Troy R. Bennett | BDN
Troy R. Bennett | BDN
A woman walks a small dog by Fort Sumner Park atop Munjoy Hill in Portland on Tuesday. The 1.25-acre park is a popular place to view sunsets.

PORTLAND, Maine — It happens most clear days. As dusk approaches, people start wandering into Fort Sumner Park atop Munjoy Hill to watch the sun go down.

Dog walkers, parents with strollers and lovers, hand-in-hand, all appreciate the view. Cameras and phones come out. Kisses are exchanged. Mostly, folks stare west with their own silent thoughts.

Troy R. Bennett | BDN
Troy R. Bennett | BDN
Portland is lit by the failing sun on Tuesday as a woman leans in to kiss another at Fort Sumner Park in Portland on Tuesday. The park's views are protected by a city ordinance restricting building height below.

From the grassy, 1.25-acre park on North Street, City Hall, the Cathedral of the Immaculate Conception, Back Cove, Interstate 295 and Kennedy Park are all visible. So is Maine Medical Center. On clear days, Mt. Washington appears in the distance. The peak is 100 miles from town.

In 2017, friends of the park banded together and halted a proposed condo that would have blocked the beloved view. They brought their fight to City Hall and the council voted unanimously to limit any development that would impede the panoramic lookout.

Troy R. Bennett | BDN
Troy R. Bennett | BDN
A woman (top photo) takes a photo with her phone at Fort Sumner Park on Munjoy Hill in Portland on Tuesday. The view (middle photo) of the city from the park is popular with sunset watchers. A dog (bottom photo) watches the park instead of the setting sun.

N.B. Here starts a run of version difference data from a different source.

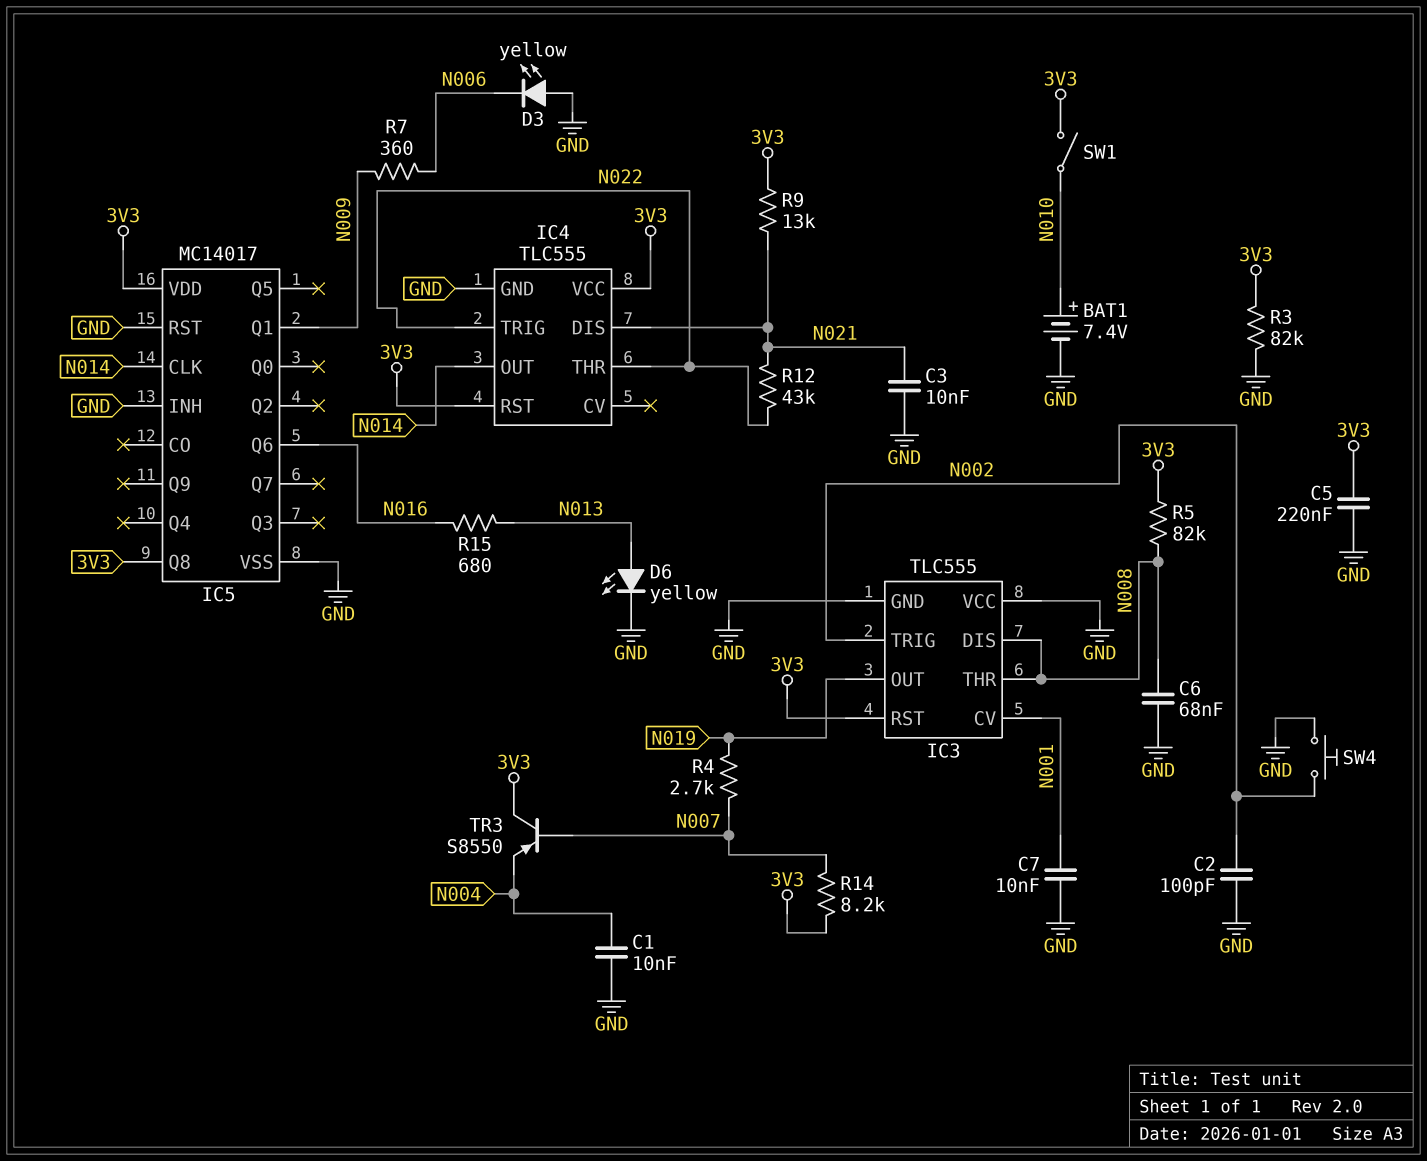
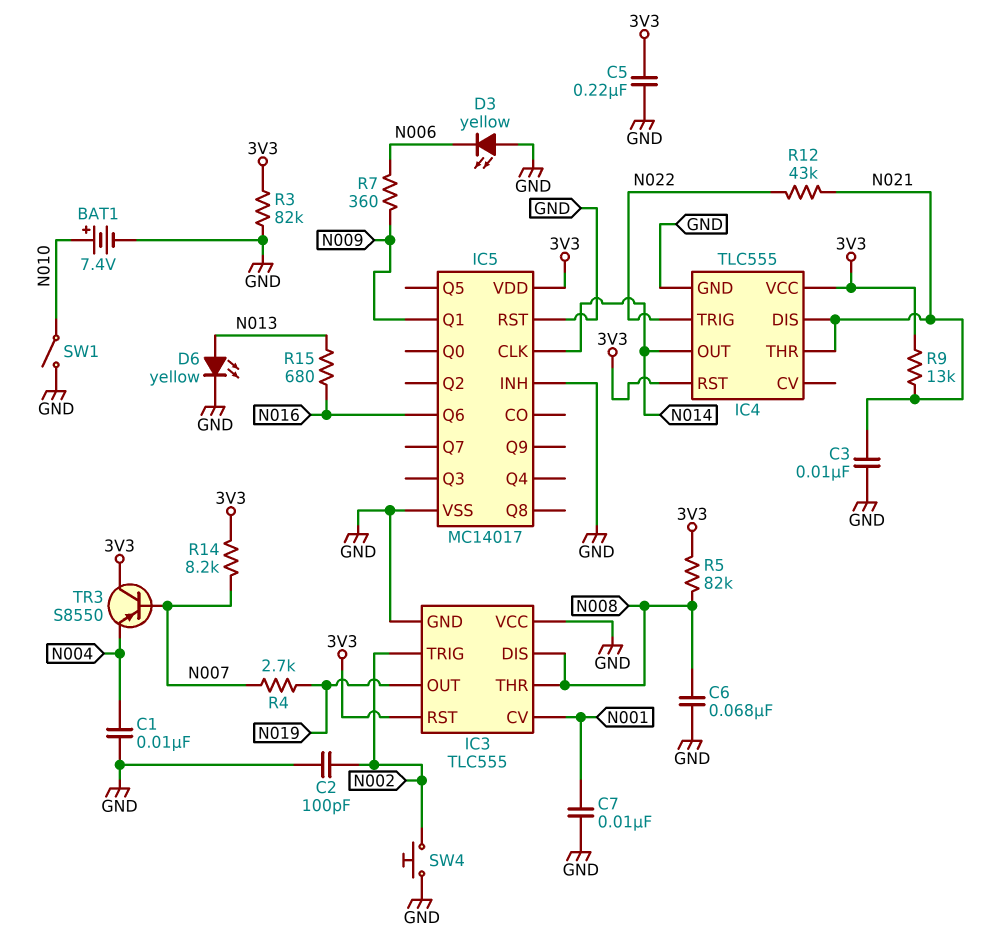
IC4 pin THR: N022 -> N021
IC5 pin Q8: 3V3 -> none
SW1: switch (3V3, N010) -> switch (GND, N010)

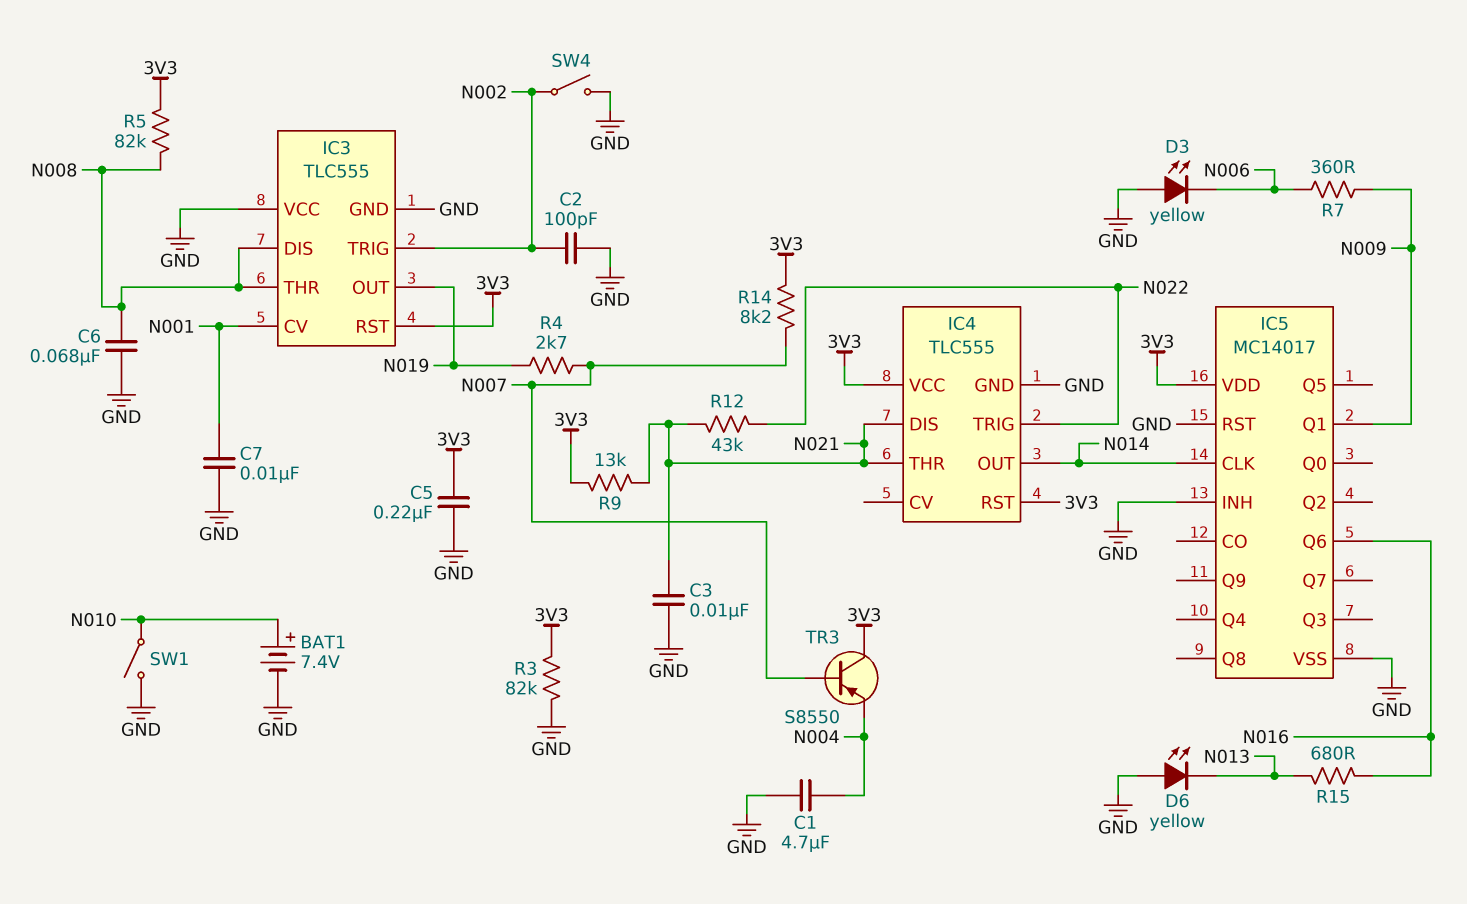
C1: 10nF (GND, N004) -> 4.7uF (GND, N004)
D6: LED yellow (A N013, K GND) -> LED yellow (A GND, K N013)
SW4: button (GND, N002) -> switch (GND, N002)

Sunset gawkers have come to the park to see the orb’s final, golden rays for almost a century. The city bought the land and created an official park in 1934. It’s namesake military installation, Fort Sumner, was originally built on the site in 1794. It kept watch over Back Cove while Fort Allen — which is now also a park — looked out over Portland Harbor. A trench system connected the two forts. It was named for then Massachusetts Gov. Increase Sumner.

Troy R. Bennett | BDN
Troy R. Bennett | BDN
A lone woman admires the view from Fort Sumner Park in Portland as the sun goes down on Tuesday. The park is well known for its western views of the city. On a clear day, Mt. Washington can be seen.

The fort was abandoned after the War of 1812. In the 1820s it was the site of the city’s first gymnasium. Nothing of the fitness center or military installation remain. Soldiers no longer patrol the battlements, on the lookout for approaching enemies. Instead, Portlanders keep watch on the western sky as another day fades into a golden dusk.